What Kamala Harris was asking Joe Biden to do during the debate was explain, apologize for, or disavow his own actual position here.

Instead, Biden defended it. From The Hill:

“I supported busing to eliminate de jure segregation,” he told MSNBC after the debate. “But what we’re talking about is whether or not the Department of Education, as opposed to the courts, could order de jure segregation, meaning segregation imposed by law.”

Yes, we know that Biden doesn’t believe in legally mandated segregation. The question is whether he still believes in allowing schools to functionally segregate without interference from the federal government. Does he agree with the majority opinion in Milliken, or does he agree with Thurgood Marshall’s dissent? That is the question.

Like I said, the Biden people want you to think that this is a conversation about the past, but it’s actually a conversation about now, because de facto segregation is exactly the school segregation we have left. And, as most blacks and Latinos already know, it’s the “liberal” states, the ones Democrats control, where black and brown students face some of the most intense segregation. From the New York Times:

White students now account for less than half of the nation’s public school students, and Latinos are the most deeply segregated racial group in schools, according to the researchers.

While segregation was once most severe in the former states of the Confederacy, in 2016 it was in four liberal states — New York, California, Maryland and Illinois — that black children were most likely to attend intensely segregated schools. Latinos were most likely to attend intensely segregated schools in California, New York, Texas and New Jersey.

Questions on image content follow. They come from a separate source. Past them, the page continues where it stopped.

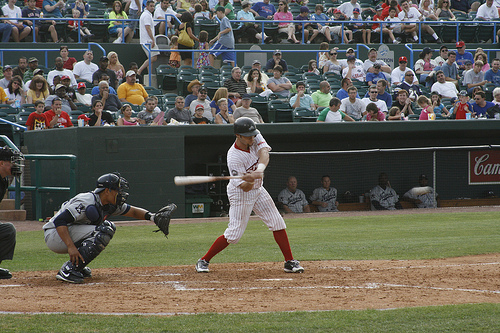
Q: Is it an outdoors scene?
A: Yes, it is outdoors.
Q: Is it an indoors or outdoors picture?
A: It is outdoors.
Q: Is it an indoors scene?
A: No, it is outdoors.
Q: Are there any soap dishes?
A: No, there are no soap dishes.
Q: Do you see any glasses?
A: No, there are no glasses.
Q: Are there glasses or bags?
A: No, there are no glasses or bags.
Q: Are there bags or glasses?
A: No, there are no glasses or bags.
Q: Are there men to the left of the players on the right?
A: Yes, there is a man to the left of the players.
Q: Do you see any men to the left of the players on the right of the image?
A: Yes, there is a man to the left of the players.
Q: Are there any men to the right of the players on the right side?
A: No, the man is to the left of the players.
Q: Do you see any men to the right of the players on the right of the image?
A: No, the man is to the left of the players.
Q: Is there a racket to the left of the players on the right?
A: No, there is a man to the left of the players.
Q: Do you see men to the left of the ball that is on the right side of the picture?
A: Yes, there is a man to the left of the ball.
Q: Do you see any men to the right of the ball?
A: No, the man is to the left of the ball.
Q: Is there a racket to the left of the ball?
A: No, there is a man to the left of the ball.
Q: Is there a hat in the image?
A: Yes, there is a hat.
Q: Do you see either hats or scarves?
A: Yes, there is a hat.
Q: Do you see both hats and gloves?
A: Yes, there are both a hat and gloves.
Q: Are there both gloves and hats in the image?
A: Yes, there are both a hat and gloves.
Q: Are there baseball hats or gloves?
A: Yes, there is a baseball hat.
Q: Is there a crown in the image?
A: No, there are no crowns.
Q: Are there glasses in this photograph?
A: No, there are no glasses.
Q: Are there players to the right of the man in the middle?
A: Yes, there are players to the right of the man.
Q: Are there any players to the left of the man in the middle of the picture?
A: No, the players are to the right of the man.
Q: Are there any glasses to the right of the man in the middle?
A: No, there are players to the right of the man.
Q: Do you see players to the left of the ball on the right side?
A: Yes, there are players to the left of the ball.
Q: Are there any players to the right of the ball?
A: No, the players are to the left of the ball.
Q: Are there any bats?
A: Yes, there is a bat.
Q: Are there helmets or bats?
A: Yes, there is a bat.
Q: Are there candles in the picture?
A: No, there are no candles.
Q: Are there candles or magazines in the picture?
A: No, there are no candles or magazines.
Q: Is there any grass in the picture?
A: Yes, there is grass.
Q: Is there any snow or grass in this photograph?
A: Yes, there is grass.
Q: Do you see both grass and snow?
A: No, there is grass but no snow.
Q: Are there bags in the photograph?
A: No, there are no bags.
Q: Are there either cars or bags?
A: No, there are no bags or cars.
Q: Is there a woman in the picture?
A: Yes, there is a woman.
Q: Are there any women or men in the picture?
A: Yes, there is a woman.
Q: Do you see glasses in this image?
A: No, there are no glasses.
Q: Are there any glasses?
A: No, there are no glasses.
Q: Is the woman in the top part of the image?
A: Yes, the woman is in the top of the image.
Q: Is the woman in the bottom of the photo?
A: No, the woman is in the top of the image.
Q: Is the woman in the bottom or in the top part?
A: The woman is in the top of the image.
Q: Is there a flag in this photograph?
A: No, there are no flags.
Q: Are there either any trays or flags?
A: No, there are no flags or trays.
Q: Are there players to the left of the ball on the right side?
A: Yes, there are players to the left of the ball.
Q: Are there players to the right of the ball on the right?
A: No, the players are to the left of the ball.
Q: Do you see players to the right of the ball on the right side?
A: No, the players are to the left of the ball.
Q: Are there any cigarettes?
A: No, there are no cigarettes.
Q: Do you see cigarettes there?
A: No, there are no cigarettes.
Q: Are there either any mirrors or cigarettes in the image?
A: No, there are no cigarettes or mirrors.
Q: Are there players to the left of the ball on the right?
A: Yes, there are players to the left of the ball.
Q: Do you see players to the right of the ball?
A: No, the players are to the left of the ball.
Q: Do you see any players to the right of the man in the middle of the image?
A: Yes, there are players to the right of the man.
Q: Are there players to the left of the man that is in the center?
A: No, the players are to the right of the man.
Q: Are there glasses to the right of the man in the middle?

Nationwide, 42 percent of Latino students and 40 percent of black students attended schools where less than 10 percent of their peers were white in 2016. Those numbers have been rising since 1988.

We are in this situation in large part because of Milliken and polices like the ones Joe Biden has supported in the past. It is completely fair to expect him to have an answer for how he’ll address this present injustice in the future.

It’s also fair to ask Kamala Harris the same question. I don’t think she’s proposing to bring back busing, and even if she wants to, Milliken remains terrible but unchallenged precedent. But she pretty clearly favors using the federal government to readdress the ONGOING problem of de facto school segregation, while Biden has been against using federal power to address that problem since 1972.

Debates usually don’t matter. But this debate does matter. This is a substantive problem for Joe Biden, and at some point he’s going to need to address it. If he’s going to run on the nostalgia of being an old white guy, at some point he has to address what old white guys believed about the integration of our schools.